Short chart-reading tasks
------------------------------------------------------------------------
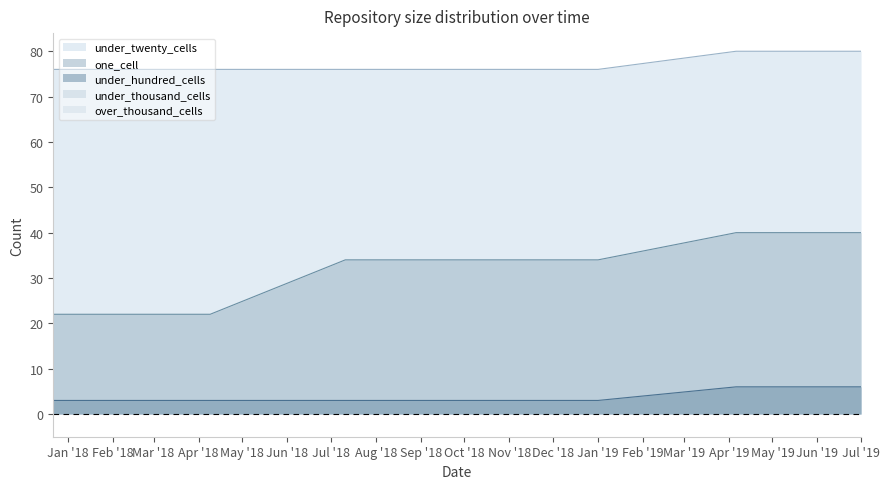

Reading right to left, extract all data points from this chart.

one_cell: 40	40	34	34	34	22	22
under_twenty_cells: 80	80	76	76	76	76	76
under_hundred_cells: 6	6	3	3	3	3	3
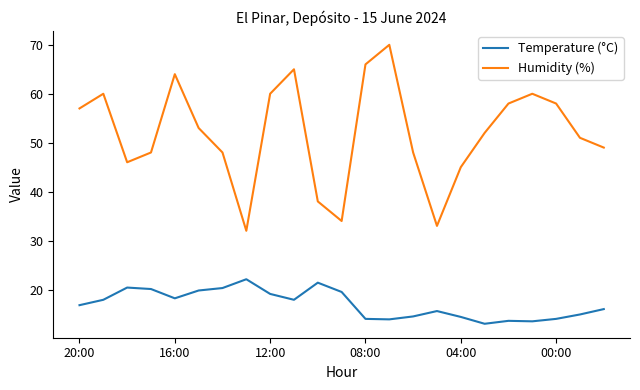

How many interior local peaks does the Humidity (%) series have?

5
------------------------------------------------------------------------
**What you should do**
Convert the lines above into a Markdown table with the columns "No." and "Line," numbering each row and skipping blank lines. Leave the pictures out of the table.

**Expected output**
| No. | Line |
|---|---|
| 1 | Reading right to left, extract all data points from this chart. |
| 2 | one_cell: 40	40	34	34	34	22	22 |
| 3 | under_twenty_cells: 80	80	76	76	76	76	76 |
| 4 | under_hundred_cells: 6	6	3	3	3	3	3 |
| 5 | How many interior local peaks does the Humidity (%) series have? |
| 6 | 5 |